### Data for analysis
##############################

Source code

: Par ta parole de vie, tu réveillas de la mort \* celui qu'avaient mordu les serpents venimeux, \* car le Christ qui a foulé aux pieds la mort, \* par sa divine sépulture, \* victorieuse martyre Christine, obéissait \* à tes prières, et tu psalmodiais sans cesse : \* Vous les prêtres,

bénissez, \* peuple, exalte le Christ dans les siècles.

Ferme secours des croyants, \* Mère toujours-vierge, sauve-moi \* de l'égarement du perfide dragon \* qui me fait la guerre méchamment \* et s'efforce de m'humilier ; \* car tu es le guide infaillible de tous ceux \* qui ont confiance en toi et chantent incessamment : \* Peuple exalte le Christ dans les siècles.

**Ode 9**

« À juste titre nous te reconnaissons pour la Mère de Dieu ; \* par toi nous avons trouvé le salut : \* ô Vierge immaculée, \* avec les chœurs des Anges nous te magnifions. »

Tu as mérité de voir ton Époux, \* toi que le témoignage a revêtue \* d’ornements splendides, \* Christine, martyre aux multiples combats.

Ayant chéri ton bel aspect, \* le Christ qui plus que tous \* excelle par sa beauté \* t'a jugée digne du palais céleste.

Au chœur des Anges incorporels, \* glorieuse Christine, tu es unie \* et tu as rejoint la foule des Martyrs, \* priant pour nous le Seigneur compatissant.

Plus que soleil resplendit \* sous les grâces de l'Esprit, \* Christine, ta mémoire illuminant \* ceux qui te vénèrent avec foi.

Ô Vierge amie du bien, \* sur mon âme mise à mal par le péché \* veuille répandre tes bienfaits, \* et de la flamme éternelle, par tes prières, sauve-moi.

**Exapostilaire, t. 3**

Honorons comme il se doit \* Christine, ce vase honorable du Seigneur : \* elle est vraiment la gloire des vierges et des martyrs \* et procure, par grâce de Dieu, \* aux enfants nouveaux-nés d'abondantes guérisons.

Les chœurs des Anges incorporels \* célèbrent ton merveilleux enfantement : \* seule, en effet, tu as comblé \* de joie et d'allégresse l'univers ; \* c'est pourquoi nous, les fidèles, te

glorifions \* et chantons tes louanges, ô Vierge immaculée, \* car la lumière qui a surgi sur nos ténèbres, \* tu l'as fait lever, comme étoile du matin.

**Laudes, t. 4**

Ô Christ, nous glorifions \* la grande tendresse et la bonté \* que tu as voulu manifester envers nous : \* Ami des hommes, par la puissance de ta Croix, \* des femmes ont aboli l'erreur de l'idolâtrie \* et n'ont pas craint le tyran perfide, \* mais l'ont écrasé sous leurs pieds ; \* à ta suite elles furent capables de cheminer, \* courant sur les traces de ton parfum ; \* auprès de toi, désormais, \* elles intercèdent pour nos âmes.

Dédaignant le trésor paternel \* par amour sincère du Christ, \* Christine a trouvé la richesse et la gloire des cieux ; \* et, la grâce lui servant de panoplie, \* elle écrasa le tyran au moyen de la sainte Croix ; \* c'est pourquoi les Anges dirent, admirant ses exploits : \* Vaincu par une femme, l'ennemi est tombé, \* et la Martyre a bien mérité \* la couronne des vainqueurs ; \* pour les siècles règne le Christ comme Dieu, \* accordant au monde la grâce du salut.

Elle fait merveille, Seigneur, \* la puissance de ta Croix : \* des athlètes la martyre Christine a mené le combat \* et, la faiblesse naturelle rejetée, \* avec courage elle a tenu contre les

##############################

### Assignment
Retype without changes the part of the rows above that runs from their very first line through the line containing "Tu as mérité", with both of those lines included.

### Answer for this exercise
Source code

: Par ta parole de vie, tu réveillas de la mort \* celui qu'avaient mordu les serpents venimeux, \* car le Christ qui a foulé aux pieds la mort, \* par sa divine sépulture, \* victorieuse martyre Christine, obéissait \* à tes prières, et tu psalmodiais sans cesse : \* Vous les prêtres,

bénissez, \* peuple, exalte le Christ dans les siècles.

Ferme secours des croyants, \* Mère toujours-vierge, sauve-moi \* de l'égarement du perfide dragon \* qui me fait la guerre méchamment \* et s'efforce de m'humilier ; \* car tu es le guide infaillible de tous ceux \* qui ont confiance en toi et chantent incessamment : \* Peuple exalte le Christ dans les siècles.

**Ode 9**

« À juste titre nous te reconnaissons pour la Mère de Dieu ; \* par toi nous avons trouvé le salut : \* ô Vierge immaculée, \* avec les chœurs des Anges nous te magnifions. »

Tu as mérité de voir ton Époux, \* toi que le témoignage a revêtue \* d’ornements splendides, \* Christine, martyre aux multiples combats.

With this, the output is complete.